> **EXTRAIT DU TEXTE**:

Comme cadre de référence pour ordonner et classer les différentes sous- compétences on a établit les 5 groupes de compétences suivants :
1.
Techniques:
Le juge doit avoir une large connaissance technique juridique et procédurale et doit également maîtriser l´expression écrite comme outil de sa production professionnelle.
2.
De relations:
Le juge doit maîtriser les relations interpersonnelles avec les accusés, les citoyens, les professionnels, les institutions,
etc.
3.
Fonctionnelles:
Le juge doit avoir les outils d´organisation et de planification de son travail et de celui des autres. Il doit savoir organiser l´information en prennent des décisions efficaces et efficientes pour atteindre les objectifs de gestion.
4.
D´analyse:
Le juge doit avoir des habiletés intellectuelles d´analyse et de synthèse pour réaliser efficacement les tâches et les fonctions assignées, ainsi qu´un raisonnement verbal pour exprimer ses résolutions.
5.

> **DONNÉES FOURNIES**:
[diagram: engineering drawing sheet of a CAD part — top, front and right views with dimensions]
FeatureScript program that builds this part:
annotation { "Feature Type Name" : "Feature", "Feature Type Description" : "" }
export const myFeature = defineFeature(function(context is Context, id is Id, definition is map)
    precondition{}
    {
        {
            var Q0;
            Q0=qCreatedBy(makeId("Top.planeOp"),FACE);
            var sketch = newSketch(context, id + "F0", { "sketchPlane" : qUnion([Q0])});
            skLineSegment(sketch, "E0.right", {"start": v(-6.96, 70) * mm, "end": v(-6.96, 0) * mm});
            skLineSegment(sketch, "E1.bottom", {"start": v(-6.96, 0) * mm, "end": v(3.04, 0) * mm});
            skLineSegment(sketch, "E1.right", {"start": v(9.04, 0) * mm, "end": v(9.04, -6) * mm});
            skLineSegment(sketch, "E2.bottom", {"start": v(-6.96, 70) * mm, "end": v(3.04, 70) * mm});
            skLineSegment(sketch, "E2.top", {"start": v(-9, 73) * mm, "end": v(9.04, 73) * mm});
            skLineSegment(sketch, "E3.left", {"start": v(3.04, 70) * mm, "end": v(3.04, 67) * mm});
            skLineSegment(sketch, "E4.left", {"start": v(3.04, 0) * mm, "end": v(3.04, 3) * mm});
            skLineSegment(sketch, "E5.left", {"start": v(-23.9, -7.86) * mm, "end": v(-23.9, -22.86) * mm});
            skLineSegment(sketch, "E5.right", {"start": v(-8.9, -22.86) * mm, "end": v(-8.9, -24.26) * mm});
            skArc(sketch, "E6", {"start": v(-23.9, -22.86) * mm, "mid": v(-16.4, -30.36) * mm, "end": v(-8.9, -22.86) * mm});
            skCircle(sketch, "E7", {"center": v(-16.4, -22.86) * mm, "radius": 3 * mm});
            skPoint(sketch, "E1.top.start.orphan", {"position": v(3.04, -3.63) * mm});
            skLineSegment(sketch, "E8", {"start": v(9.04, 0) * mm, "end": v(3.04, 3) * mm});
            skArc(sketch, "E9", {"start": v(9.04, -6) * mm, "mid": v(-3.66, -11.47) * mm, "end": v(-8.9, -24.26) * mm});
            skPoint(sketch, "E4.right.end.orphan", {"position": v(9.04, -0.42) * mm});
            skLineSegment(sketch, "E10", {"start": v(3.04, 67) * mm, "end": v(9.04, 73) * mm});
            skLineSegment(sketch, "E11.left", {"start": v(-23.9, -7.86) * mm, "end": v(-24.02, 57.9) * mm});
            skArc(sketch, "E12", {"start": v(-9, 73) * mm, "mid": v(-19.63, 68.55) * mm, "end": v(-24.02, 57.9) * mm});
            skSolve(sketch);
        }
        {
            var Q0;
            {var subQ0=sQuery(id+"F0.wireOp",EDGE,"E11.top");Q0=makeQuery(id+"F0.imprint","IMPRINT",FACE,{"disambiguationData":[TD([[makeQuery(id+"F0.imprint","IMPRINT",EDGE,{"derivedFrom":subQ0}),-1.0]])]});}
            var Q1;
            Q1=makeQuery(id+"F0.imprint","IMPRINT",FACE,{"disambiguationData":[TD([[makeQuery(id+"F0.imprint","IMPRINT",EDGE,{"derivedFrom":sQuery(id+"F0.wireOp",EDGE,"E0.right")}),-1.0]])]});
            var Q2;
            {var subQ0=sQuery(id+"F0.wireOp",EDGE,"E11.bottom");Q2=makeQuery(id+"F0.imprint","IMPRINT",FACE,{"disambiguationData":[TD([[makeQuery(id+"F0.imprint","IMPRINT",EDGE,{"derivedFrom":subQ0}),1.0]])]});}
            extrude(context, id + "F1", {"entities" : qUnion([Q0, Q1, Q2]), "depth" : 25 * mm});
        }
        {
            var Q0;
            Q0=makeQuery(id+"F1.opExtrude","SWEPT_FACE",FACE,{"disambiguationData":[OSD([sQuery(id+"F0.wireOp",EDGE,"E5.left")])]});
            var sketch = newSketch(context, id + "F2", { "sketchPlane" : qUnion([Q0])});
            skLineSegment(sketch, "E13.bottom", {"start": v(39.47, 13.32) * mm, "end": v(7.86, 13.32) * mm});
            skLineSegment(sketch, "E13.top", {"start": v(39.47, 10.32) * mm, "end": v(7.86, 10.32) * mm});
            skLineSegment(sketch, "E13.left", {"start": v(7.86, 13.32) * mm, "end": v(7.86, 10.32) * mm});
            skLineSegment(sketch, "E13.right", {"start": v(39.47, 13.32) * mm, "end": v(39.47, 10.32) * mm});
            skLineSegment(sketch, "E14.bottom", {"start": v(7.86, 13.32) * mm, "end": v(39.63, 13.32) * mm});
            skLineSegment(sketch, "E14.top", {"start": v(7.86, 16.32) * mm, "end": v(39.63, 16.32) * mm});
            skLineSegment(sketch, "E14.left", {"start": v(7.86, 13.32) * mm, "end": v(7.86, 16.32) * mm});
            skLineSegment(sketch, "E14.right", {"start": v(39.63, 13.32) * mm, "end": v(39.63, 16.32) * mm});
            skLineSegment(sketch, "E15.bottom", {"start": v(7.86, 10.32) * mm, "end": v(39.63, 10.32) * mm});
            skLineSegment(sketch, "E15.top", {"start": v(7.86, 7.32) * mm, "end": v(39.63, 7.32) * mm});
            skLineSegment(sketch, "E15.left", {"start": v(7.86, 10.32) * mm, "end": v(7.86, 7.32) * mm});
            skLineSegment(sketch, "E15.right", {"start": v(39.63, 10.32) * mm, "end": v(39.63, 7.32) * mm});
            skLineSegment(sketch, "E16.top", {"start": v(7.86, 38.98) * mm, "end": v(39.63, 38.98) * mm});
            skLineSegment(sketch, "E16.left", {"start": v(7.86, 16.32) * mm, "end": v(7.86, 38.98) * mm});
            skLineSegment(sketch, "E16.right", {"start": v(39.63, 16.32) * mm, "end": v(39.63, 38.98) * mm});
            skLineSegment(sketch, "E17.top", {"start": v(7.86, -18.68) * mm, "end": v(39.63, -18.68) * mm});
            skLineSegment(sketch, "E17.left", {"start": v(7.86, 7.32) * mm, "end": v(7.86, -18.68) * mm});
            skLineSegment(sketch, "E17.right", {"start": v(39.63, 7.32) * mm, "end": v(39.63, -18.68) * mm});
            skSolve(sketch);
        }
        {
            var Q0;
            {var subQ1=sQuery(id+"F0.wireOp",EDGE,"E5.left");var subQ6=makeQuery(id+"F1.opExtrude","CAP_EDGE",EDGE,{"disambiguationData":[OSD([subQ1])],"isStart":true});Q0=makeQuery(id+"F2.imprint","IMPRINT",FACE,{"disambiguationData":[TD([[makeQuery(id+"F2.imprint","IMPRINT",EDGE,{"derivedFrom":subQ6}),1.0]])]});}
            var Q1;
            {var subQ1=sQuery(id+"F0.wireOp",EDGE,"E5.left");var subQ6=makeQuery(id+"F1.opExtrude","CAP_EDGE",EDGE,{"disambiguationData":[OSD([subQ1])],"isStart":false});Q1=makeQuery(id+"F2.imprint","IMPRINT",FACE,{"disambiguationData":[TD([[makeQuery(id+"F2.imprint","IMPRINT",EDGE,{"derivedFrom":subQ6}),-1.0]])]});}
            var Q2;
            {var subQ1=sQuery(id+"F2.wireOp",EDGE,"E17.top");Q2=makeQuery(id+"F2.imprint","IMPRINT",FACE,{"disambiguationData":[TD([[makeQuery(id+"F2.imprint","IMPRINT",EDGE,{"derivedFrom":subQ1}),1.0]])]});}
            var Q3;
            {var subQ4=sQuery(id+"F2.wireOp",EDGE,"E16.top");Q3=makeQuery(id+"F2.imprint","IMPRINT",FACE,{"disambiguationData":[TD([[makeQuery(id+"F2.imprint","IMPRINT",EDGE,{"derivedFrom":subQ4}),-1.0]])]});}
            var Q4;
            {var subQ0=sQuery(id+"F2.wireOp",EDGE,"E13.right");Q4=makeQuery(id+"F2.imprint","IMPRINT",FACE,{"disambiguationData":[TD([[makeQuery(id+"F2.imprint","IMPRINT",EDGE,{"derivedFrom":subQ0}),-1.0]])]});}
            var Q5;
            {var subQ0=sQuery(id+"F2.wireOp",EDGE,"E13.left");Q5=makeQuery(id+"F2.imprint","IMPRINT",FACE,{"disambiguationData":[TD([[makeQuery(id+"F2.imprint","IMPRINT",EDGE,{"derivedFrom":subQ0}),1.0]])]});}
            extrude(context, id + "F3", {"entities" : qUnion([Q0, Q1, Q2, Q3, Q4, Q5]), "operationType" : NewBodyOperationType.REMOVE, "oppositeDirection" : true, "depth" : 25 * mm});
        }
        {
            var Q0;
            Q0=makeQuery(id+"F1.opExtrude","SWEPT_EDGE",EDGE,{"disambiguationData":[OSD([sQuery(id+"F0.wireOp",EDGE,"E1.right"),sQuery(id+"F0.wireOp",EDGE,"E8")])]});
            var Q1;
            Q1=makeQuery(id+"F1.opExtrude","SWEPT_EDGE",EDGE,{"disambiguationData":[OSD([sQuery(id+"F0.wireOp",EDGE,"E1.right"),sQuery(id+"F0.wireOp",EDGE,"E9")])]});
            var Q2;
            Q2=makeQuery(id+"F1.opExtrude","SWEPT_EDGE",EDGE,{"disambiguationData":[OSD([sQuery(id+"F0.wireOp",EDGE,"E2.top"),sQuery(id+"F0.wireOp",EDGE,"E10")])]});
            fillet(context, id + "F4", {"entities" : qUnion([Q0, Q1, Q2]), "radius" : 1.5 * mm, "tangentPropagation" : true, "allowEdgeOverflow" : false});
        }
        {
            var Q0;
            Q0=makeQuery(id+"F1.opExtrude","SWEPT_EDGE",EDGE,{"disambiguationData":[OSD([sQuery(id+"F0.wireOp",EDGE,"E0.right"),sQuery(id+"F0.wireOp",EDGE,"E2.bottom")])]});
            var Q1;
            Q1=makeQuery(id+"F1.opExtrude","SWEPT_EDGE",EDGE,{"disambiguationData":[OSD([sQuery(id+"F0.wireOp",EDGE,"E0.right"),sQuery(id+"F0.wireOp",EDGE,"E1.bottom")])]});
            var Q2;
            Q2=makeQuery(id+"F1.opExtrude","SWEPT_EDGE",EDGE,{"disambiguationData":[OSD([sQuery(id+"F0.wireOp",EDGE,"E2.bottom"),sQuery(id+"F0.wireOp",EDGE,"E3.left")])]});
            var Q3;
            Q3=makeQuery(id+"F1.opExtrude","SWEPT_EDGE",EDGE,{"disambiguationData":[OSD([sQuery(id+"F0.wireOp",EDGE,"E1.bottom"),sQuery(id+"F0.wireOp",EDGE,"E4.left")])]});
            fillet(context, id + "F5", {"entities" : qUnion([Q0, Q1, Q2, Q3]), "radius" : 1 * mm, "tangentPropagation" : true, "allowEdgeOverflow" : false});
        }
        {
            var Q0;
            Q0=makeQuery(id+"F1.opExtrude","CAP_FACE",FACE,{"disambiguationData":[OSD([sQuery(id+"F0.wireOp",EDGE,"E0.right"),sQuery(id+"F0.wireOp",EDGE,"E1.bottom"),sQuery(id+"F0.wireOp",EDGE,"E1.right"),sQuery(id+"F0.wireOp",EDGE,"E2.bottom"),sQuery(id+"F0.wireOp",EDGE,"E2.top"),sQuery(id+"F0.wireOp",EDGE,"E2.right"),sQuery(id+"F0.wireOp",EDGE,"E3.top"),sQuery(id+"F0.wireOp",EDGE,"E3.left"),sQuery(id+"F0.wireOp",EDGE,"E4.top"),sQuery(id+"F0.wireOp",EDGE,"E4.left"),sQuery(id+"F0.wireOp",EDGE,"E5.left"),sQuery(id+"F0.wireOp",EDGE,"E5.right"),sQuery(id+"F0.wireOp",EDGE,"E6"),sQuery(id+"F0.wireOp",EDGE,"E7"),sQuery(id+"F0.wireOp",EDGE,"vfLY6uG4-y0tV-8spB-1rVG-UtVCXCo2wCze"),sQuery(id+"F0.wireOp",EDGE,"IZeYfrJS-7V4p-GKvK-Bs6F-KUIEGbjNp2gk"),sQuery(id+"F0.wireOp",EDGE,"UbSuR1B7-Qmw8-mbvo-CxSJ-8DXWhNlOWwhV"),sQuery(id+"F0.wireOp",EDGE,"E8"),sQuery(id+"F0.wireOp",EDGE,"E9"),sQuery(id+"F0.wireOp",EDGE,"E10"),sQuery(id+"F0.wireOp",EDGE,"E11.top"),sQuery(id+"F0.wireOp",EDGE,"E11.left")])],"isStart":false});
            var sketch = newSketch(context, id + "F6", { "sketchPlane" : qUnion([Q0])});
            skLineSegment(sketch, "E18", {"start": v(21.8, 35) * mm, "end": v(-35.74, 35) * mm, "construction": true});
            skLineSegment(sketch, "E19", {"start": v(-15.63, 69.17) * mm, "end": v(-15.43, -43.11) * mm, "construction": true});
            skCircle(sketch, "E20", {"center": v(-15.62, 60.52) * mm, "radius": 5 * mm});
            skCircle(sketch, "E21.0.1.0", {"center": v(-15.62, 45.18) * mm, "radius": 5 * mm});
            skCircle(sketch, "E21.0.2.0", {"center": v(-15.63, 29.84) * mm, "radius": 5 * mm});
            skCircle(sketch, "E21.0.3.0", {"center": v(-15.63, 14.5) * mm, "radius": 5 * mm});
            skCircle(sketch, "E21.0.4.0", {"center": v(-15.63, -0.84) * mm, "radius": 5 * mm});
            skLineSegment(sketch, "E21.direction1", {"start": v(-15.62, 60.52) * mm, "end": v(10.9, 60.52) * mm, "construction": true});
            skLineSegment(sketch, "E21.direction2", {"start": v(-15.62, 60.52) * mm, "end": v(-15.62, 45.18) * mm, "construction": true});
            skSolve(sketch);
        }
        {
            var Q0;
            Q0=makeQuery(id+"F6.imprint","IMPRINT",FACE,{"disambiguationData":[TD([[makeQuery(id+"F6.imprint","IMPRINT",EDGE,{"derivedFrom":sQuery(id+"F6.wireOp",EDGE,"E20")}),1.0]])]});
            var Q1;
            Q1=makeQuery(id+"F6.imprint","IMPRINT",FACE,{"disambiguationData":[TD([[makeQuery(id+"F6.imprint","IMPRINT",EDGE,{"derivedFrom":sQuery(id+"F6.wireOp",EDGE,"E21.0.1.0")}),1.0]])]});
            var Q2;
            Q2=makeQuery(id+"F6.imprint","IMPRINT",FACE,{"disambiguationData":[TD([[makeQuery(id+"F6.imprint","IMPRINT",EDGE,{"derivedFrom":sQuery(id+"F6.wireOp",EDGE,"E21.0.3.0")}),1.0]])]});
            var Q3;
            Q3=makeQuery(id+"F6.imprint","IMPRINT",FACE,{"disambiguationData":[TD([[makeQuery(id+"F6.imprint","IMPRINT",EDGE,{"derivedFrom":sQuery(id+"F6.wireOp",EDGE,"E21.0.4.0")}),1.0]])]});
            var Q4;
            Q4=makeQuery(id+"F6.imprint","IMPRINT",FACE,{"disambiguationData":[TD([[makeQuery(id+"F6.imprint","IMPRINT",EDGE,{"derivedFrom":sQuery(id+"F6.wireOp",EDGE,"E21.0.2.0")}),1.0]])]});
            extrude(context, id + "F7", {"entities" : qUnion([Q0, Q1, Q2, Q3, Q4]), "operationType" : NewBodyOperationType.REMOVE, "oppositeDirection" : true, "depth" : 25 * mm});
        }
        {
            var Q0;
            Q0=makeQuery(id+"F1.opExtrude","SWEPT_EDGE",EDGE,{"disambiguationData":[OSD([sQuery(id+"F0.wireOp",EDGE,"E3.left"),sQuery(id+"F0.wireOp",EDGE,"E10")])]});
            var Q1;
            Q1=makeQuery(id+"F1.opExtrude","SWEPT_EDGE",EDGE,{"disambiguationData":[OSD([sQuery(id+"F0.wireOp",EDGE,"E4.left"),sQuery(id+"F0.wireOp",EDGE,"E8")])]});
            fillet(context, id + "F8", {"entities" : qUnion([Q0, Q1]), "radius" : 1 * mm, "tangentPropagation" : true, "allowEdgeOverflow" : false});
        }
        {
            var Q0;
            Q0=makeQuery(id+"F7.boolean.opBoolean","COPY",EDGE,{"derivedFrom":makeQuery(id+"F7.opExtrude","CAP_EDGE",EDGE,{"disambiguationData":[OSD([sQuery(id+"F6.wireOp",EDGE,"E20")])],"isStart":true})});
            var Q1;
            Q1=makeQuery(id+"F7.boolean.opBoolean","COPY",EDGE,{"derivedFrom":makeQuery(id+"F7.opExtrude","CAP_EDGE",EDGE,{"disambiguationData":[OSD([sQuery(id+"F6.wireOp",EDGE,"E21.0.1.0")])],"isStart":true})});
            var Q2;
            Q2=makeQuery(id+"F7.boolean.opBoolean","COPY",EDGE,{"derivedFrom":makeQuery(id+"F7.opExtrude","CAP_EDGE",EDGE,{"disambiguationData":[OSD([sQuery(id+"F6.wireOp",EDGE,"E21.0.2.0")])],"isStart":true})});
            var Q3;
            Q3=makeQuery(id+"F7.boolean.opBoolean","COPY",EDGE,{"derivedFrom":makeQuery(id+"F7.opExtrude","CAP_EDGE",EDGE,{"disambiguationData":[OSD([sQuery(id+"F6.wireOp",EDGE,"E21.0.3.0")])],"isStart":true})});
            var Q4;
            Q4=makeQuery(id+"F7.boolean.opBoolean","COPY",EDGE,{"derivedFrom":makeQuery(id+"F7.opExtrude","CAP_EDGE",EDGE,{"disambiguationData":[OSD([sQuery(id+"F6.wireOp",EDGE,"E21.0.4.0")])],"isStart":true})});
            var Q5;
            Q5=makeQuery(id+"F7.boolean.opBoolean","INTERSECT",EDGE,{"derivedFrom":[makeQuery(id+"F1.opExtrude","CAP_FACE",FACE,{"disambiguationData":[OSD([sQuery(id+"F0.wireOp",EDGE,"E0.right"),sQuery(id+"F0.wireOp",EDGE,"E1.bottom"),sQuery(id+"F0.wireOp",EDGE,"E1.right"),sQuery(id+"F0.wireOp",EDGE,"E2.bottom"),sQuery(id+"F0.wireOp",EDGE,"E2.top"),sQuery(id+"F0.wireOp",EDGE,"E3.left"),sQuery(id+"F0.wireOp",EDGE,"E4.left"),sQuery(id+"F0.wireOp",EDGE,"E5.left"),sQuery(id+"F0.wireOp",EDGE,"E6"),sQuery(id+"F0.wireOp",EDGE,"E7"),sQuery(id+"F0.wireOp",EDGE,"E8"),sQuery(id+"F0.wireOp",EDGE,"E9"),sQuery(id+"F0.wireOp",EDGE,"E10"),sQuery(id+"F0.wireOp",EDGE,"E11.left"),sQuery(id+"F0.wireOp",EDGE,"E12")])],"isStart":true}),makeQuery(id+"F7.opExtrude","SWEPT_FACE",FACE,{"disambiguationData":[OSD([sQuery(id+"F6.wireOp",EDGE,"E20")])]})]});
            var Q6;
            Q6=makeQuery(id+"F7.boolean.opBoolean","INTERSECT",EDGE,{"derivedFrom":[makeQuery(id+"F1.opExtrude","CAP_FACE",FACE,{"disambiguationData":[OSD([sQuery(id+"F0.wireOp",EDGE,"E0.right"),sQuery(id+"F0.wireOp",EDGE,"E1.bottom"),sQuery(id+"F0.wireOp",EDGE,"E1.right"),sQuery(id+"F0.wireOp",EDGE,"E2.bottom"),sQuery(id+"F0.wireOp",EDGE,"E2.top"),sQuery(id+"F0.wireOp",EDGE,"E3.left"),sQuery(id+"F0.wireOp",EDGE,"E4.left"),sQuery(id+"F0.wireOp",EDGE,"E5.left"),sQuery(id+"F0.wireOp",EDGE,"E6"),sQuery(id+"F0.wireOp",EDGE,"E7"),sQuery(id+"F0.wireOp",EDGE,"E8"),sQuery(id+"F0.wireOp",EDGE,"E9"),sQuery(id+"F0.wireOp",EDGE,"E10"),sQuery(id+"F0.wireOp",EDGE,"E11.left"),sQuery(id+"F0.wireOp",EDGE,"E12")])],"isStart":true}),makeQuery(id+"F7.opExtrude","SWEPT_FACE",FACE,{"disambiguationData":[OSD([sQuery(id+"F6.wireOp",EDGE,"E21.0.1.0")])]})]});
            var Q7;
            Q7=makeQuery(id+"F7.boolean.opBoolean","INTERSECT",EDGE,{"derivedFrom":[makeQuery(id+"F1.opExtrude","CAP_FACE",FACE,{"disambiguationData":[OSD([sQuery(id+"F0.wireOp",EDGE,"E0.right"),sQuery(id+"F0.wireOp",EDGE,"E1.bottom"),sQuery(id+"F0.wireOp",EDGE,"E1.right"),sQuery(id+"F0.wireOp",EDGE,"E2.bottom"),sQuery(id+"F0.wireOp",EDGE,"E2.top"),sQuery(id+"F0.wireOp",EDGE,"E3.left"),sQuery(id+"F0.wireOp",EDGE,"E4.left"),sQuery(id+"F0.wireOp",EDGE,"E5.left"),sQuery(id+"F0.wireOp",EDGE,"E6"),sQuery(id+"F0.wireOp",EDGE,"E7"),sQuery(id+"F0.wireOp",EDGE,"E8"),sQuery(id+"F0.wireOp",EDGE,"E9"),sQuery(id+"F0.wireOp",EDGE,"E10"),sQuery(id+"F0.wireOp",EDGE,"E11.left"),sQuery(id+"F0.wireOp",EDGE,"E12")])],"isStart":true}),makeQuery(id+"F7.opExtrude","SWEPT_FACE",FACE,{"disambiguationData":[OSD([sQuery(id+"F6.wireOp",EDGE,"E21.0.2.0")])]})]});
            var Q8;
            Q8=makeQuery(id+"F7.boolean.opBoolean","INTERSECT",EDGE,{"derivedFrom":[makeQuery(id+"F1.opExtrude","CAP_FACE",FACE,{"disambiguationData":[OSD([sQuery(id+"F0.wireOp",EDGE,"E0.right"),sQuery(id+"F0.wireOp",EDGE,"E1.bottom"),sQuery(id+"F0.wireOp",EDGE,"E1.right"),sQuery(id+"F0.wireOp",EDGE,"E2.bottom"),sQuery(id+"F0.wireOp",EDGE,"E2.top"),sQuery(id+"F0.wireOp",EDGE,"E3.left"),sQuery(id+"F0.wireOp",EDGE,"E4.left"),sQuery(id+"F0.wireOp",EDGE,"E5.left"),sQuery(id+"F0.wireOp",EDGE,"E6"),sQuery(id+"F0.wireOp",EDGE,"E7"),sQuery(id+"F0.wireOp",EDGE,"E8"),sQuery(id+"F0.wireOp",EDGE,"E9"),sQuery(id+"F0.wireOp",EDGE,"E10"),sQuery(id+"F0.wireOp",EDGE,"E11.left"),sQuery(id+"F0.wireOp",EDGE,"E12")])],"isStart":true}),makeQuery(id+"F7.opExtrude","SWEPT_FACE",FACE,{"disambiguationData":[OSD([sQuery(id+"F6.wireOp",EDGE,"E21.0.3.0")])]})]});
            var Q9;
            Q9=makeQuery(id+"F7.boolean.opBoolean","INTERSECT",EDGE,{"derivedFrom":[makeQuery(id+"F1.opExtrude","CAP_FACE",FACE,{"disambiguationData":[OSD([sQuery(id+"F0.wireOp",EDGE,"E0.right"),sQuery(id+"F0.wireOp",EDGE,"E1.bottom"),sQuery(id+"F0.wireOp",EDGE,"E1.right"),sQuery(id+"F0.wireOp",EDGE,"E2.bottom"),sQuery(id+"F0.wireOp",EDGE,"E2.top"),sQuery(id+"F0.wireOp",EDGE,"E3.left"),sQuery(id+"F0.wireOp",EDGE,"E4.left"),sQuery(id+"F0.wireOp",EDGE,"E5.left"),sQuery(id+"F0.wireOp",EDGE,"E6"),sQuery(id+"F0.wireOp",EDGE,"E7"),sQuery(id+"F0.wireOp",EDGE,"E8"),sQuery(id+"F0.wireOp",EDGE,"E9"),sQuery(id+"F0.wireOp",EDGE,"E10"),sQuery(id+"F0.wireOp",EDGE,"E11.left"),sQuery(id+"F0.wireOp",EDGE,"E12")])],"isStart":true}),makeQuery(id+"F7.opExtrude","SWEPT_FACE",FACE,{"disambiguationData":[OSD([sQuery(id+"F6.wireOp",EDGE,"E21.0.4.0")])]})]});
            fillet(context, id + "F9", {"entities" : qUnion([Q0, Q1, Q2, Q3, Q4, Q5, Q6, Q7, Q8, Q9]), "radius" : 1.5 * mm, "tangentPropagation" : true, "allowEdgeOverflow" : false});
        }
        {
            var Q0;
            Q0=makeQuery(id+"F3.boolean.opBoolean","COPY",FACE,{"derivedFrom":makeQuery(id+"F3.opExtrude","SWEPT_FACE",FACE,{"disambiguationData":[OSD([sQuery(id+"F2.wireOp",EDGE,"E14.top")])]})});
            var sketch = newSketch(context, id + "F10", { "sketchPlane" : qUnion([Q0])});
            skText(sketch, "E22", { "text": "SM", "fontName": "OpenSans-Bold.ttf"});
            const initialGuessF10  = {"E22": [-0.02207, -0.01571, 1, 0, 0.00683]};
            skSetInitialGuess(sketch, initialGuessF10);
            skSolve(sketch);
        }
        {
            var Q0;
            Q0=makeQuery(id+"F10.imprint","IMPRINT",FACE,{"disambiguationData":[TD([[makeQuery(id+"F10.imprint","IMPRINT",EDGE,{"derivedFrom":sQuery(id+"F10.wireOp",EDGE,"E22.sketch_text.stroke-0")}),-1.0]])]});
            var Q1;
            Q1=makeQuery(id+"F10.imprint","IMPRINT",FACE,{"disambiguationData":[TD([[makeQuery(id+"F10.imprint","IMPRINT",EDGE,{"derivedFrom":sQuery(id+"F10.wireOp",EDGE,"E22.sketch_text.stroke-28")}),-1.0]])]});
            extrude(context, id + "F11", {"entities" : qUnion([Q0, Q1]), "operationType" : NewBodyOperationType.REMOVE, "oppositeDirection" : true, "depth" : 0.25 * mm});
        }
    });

> **CONSIGNES**:
**1.** Traduisez en anglais cette phrase du texte sur les compétences du juge : « Le juge doit avoir une large connaissance technique juridique et procédurale et doit également maîtriser l´expression écrite comme outil de sa production professionnelle. »
**2.** Relevez tous les intitulés des groupes de compétences qui figurent dans le texte sur les compétences du juge.
**3.** Reprenez le texte sur les compétences du juge à l'endroit où il s'arrête.

> **RÉPONSES AUX CONSIGNES**:
**1.** The judge must have broad technical knowledge of law and procedure and must also master written expression as a tool of their professional work.

**2.**
Techniques
De relations
Fonctionnelles
D´analyse

**3.**
Personnelles:
Le juge doit avoir une série de qualités personnelles qui lui fasse capable de développer correctement sa fonction. Il doit avoir un grand sens éthique, il doit être capable d´apprendre et de se mettre è jour constamment, il doit être flexible et doit rester intégré dans la communauté pour laquelle il travaille.
Et à l´intérieur de ces cinq grands groupes on a définit les 17 sous-compétences qui établissent de façon détaillée le Profil nécessaire pour devenir Juge de Première Instance et d´Instruction. :
1.
Capacité technique juridique et procédurale: Démontrer une connaissance solide des concepts, outils ou méthodes techniques de sa profession et une préoccupation pour maintenir ou améliorer son efficacité. Avoir la capacité de mettre en pratique ses connaissances dans l´exercice de ses fonctions.
2.
Expression écrite: S´exprimer à l´écrit avec correction grammaticale, de façon compréhensible et avec rigueur juridique, en assurant l´efficacité communicative et les principes de cohérence et cohésion des textes.
3.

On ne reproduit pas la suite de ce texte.